Open Access1 H‐NMR studies and secondary structure of the RGD‐containing snake toxin, albolabrin
Author(s) -
JASEJA Mahesh,
SMITH K. John,
LU Xinjie,
WILLIAMS Janice A.,
TRAYER Hylary,
TRAYER Ian P.,
HYDE Eva I.
Publication year - 1993
Publication title -
european journal of biochemistry
Language(s) - English
Resource type - Journals
eISSN - 1432-1033
pISSN - 0014-2956
DOI - 10.1111/j.1432-1033.1993.tb18441.x
Subject(s) - homonuclear molecule , intramolecular force , protein secondary structure , chemistry , snake venom , stereochemistry , peptide , sequence (biology) , nuclear magnetic resonance spectroscopy , crystallography , biophysics , venom , biochemistry , molecule , biology , organic chemistry
Albolabrin is a naturally occurring peptide from snake venom containing the sequence Arg‐Gly‐Asp (RGD). It inhibits platelet aggregation by blocking the binding of fibrinogen to the glycoprotein Gp IIb‐IIIa, on the surface of activated platelets.
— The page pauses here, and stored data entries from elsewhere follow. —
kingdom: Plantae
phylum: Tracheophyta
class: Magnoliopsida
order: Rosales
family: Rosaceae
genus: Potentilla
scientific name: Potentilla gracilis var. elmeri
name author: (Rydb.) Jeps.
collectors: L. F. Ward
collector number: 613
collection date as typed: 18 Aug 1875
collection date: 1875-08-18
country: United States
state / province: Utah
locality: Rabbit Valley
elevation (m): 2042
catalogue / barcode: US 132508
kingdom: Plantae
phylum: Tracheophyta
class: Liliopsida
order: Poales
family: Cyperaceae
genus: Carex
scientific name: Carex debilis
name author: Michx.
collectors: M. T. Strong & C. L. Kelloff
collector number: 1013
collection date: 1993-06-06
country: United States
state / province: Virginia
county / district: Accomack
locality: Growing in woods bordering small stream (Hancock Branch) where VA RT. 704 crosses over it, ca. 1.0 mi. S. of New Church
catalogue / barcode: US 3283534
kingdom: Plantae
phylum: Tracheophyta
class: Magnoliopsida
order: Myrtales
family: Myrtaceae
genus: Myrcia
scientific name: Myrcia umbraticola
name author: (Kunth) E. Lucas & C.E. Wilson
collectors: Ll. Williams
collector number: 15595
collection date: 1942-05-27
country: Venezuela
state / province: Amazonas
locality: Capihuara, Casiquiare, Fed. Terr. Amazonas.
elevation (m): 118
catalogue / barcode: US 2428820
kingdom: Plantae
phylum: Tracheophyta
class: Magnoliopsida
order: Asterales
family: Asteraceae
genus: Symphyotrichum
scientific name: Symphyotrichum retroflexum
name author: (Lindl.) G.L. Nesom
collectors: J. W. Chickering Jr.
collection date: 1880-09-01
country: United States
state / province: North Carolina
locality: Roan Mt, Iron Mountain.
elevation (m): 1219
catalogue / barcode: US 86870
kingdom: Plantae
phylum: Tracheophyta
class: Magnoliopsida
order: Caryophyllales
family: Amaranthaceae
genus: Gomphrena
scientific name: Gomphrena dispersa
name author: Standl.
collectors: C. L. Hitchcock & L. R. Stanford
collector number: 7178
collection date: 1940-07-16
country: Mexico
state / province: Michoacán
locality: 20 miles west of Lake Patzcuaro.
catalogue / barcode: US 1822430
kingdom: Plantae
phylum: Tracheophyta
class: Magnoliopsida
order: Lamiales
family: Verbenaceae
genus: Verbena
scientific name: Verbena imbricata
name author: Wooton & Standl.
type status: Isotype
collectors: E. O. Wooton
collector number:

Albolabrin consists of 73 residues with six intramolecular disulphide bonds. The 1 H‐NMR spectrum of albolabrin has been assigned using homonuclear two‐dimensional techniques and its secondary structure determined. Like kistrin and echistatin, two related peptides from snake venom, albolabrin appears to have little regular secondary structure in solution. Several bends and two short distorted β sheets are observed. The RGD sequence, important for binding to the receptor, lies in a mobile loop joining two strands of one of these β sheets. This loop undergoes a pH‐dependent conformational change.